Opinion: This makes me think that interpretability is all about coming up with a common language between humans & networks. For CBMs, we define the language quite rigorously via concept datasets. For mechanistic interpretability, we attach our human labels to parts of the network.

Additionally, this is really closely linked to the Eliciting Latent Knowledge work. ELK is hard because we necessarily don’t have any training data to identify cases where there is some hidden knowledge. There’s no ground truth for interpretability! So, how can we solve a problem without ground truth?

## Neural Tangent Kernels

Post.

• In the infinite-width limit, NNs are equivalent to gaussian processes.
• NNs follow the kernel gradient of the functional cost wrt. a Neural Tangent Kernel.
• This framing yields interesting results:
• Training convergence is related to the positive-definiteness of the NTK.
• Convergence is fastest along the largers priciple components of the NTK, suggesting theoretical approaches to early-stopping.

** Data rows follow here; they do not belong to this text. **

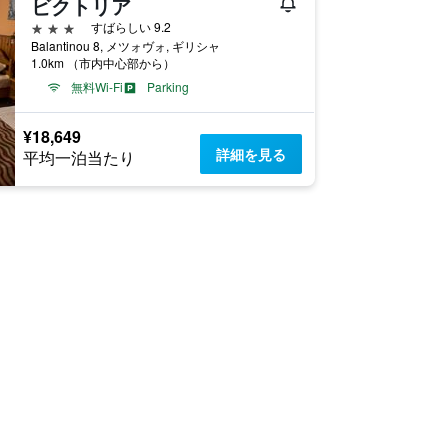
ビクトリア
3つ星
すばらしい 9.2
Balantinou 8, メツォヴォ, ギリシャ
1.0km （市内中心部から）
無料Wi-Fi
Parking
¥18,649
詳細を見る
平均一泊当たり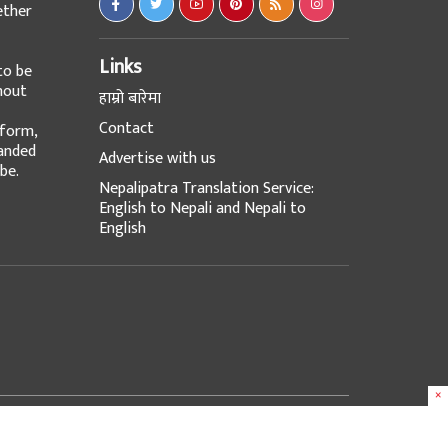
ether
Links
to be
hout
हाम्रो बारेमा
Contact
tform,
panded
Advertise with us
be.
Nepalipatra Translation Service:
English to Nepali and Nepali to
English
×
Design & Developed with
at
e-Works UK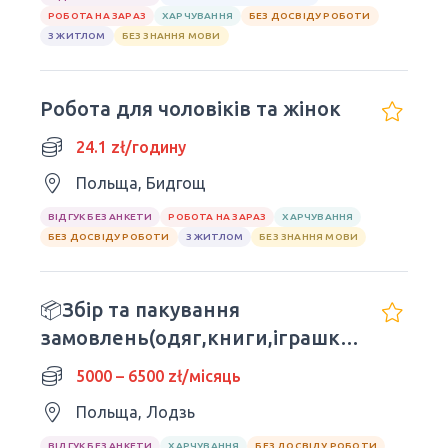
РОБОТА НА ЗАРАЗ
ХАРЧУВАННЯ
БЕЗ ДОСВІДУ РОБОТИ
З ЖИТЛОМ
БЕЗ ЗНАННЯ МОВИ
Робота для чоловіків та жінок
24.1 zł/годину
Польща, Бидгощ
ВІДГУК БЕЗ АНКЕТИ
РОБОТА НА ЗАРАЗ
ХАРЧУВАННЯ
БЕЗ ДОСВІДУ РОБОТИ
З ЖИТЛОМ
БЕЗ ЗНАННЯ МОВИ
📦Збір та пакування
замовлень(одяг,книги,іграшки)ДЕННІ
зміни
5000 – 6500 zł/місяць
Польща, Лодзь
ВІДГУК БЕЗ АНКЕТИ
ХАРЧУВАННЯ
БЕЗ ДОСВІДУ РОБОТИ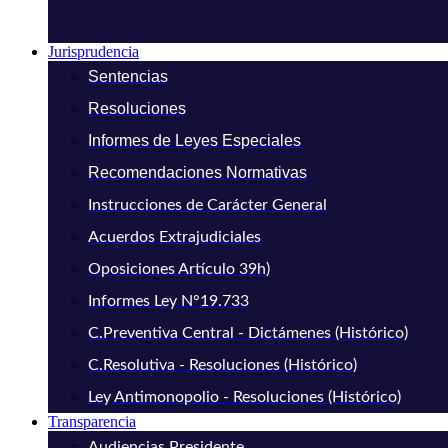
Jurisprudencia
Sentencias
Resoluciones
Informes de Leyes Especiales
Recomendaciones Normativas
Instrucciones de Carácter General
Acuerdos Extrajudiciales
Oposiciones Artículo 39h)
Informes Ley N°19.733
C.Preventiva Central - Dictámenes (Histórico)
C.Resolutiva - Resoluciones (Histórico)
Ley Antimonopolio - Resoluciones (Histórico)
Transparencia
Audiencias Presidente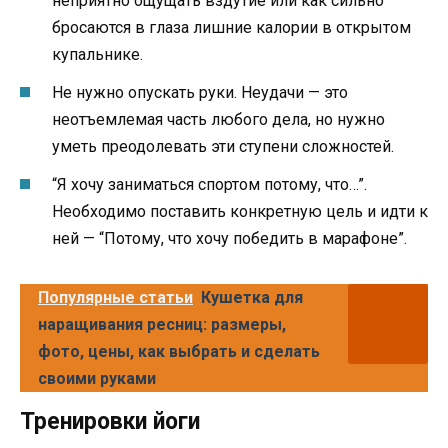
неприятно ощущать вздутие или как сильно
бросаются в глаза лишние калории в открытом
купальнике.
Не нужно опускать руки. Неудачи — это
неотъемлемая часть любого дела, но нужно
уметь преодолевать эти ступени сложностей.
“Я хочу заниматься спортом потому, что…”.
Необходимо поставить конкретную цель и идти к
ней — “Потому, что хочу победить в марафоне”.
Популярные статьи
Кушетка для
наращивания ресниц: размеры,
фото, цены, как выбрать и сделать
своими руками
Тренировки йоги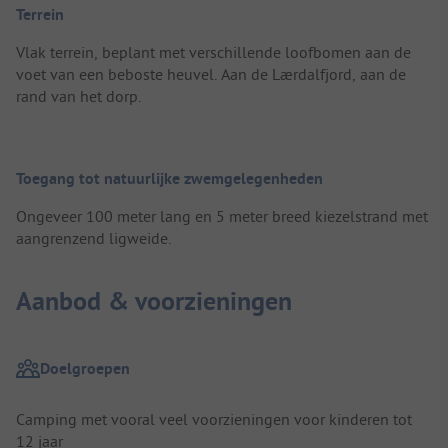
Terrein
Vlak terrein, beplant met verschillende loofbomen aan de
voet van een beboste heuvel. Aan de Lærdalfjord, aan de
rand van het dorp.
Toegang tot natuurlijke zwemgelegenheden
Ongeveer 100 meter lang en 5 meter breed kiezelstrand met
aangrenzend ligweide.
Aanbod & voorzieningen
Doelgroepen
Camping met vooral veel voorzieningen voor kinderen tot
12 jaar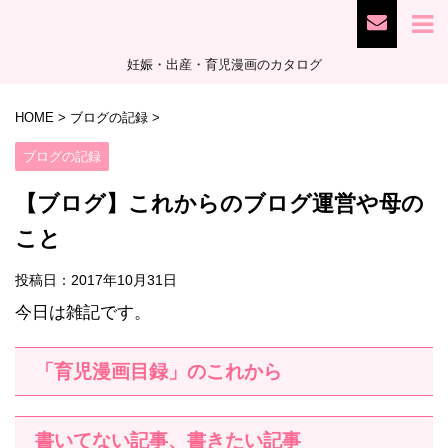
妊娠・出産・育児漫画のカタログ
HOME
>
ブログの記録
>
ブログの記録
【ブログ】これからのブログ運営や母の
こと
投稿日：
2017年10月31日
今日は雑記です。
「育児漫画目録」のこれから
書いてない記事、書きたい記事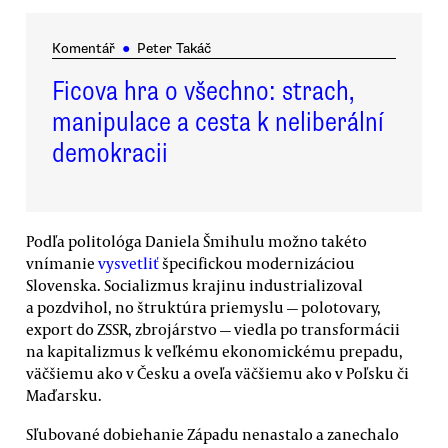
Komentář
●
Peter Takáč
Ficova hra o všechno: strach,
manipulace a cesta k neliberální
demokracii
Podľa politológa Daniela Šmihulu možno takéto
vnímanie
vysvetliť
špecifickou modernizáciou
Slovenska. Socializmus krajinu industrializoval
a pozdvihol, no štruktúra priemyslu — polotovary,
export do ZSSR, zbrojárstvo — viedla po transformácii
na kapitalizmus k veľkému ekonomickému prepadu,
väčšiemu ako v Česku a oveľa väčšiemu ako v Poľsku či
Maďarsku.
Sľubované dobiehanie Západu nenastalo a zanechalo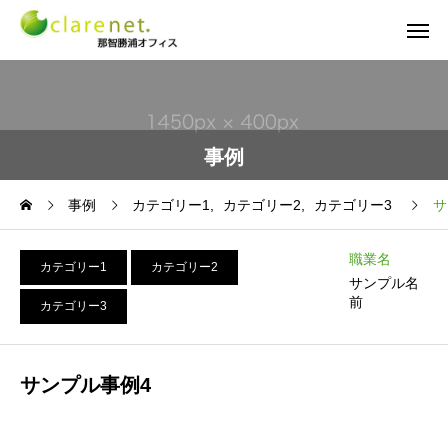
事例
事例
カテゴリー1
カテゴリー2
カテゴリー3
サ
職業名
カテゴリー1
カテゴリー2
サンプル名
前
カテゴリー3
サンプル事例4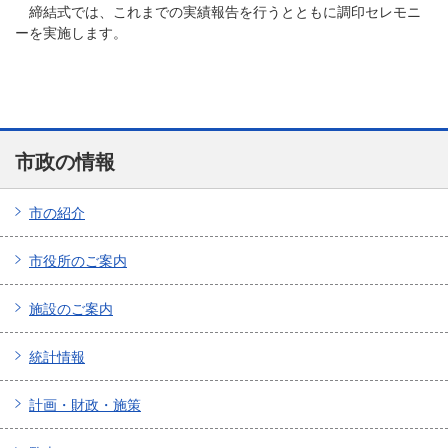
締結式では、これまでの実績報告を行うとともに調印セレモニ
ーを実施します。
市政の情報
市の紹介
市役所のご案内
施設のご案内
統計情報
計画・財政・施策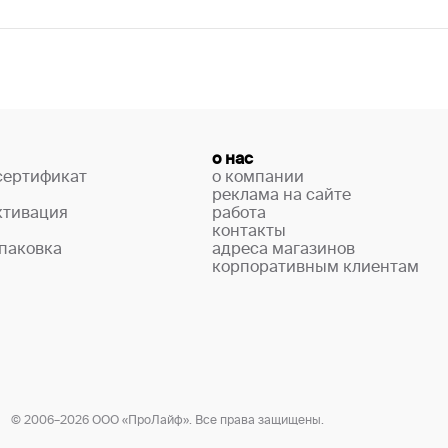
о нас
сертификат
о компании
реклама на сайте
ктивация
работа
контакты
паковка
адреса магазинов
корпоративным клиентам
© 2006–2026 ООО «ПроЛайф». Все права защищены.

N.B.: I didn’t understand most, if any, of this paper.

## Discovering Latent Knowledge in Language Models Without Supervision

### Methodology

Introduces Contrast-Consistent Search (CCS): Learns a linear projection of hidden states that is consistent across negations.

• Given a question dataset $$q$$, e.g. “Are cats mammals?”.
• Given an LLM prefix $$\phi$$.
• Create answers $$x^+, x^-$$ that are “Are cats mammals? Yes” and “Are cats mammals? No” respectively.
• Learn a linear function $$p_\theta$$ such that:
• It is logically consistent: $$p_\theta(\phi(x^+)) = 1 - p_\theta(\phi(x^-))$$
• It is confident: $$p_\theta(\phi(x^+)) \neq p_\theta(\phi(x^-))$$
• Detail: $$\phi(x^+)$$ and $$\phi(x^-)$$ are normalized separately, so we don’t just find the embedding for “was there a yes or a no at the end of the sentence”.

### Results

• 4% better than zero shot, with less variance.
• Zero shot takes the question $$q$$ and returns the answer with the highest probabilty.
• Not effected by attempts to make the model output incorrect information, while zero shot is.
• Truth is salient, it can be found by taking the top principle component in a slightly modified representation space.

## The Engineer’s Interpretability Sequence

### 2: What is “Interpretability”?

Post.

scasper’s definition:

Any method by which something novel about a system can be better predicted or described.

Opinion: This definition feels too broad. To me, interpretability feels like a very human technique: we’re trying to find a translation between the model’s concepts/knowledge/algorithms and our concepts/knowledge/algorithms. This definition would exclude scasper’s example of understanding the relationship between dataset bias and model bias, but I think that’s OK as I wouldn’t class that as interpretability.

### 3: Broad Critiques of Interpretability Research

Post. The biggest critique of interpretability is that is hard to evaluate. Evaluating by intuition is hard to repeat, and most numeric methods are weak.

We can improve on evaluation by evaluating interpretability techniques on performance on downstream tasks. Namely, scasper talks about his recent paper on discovering trojans using interpretability techniques.

Opinion:

Controlling what a system does by guiding edits to it. This could involve cleanly implanting trojans, removing trojans, or making the network do other novel things via manual changes or targeted forms of fine-tuning.

Would this make finetuning a langauge model a form of interpretability?

Also: Another downstream task is using interpretability to constrain the behaviour of models. Can we create a benchmark for this? Is this already kind of handled by RLHF techniques?

Post.

## Language Models Represent Space and Time

Paper. Finds linear representations of space & time in Llama2 activations. Fits linear probes against DBpedia datasets.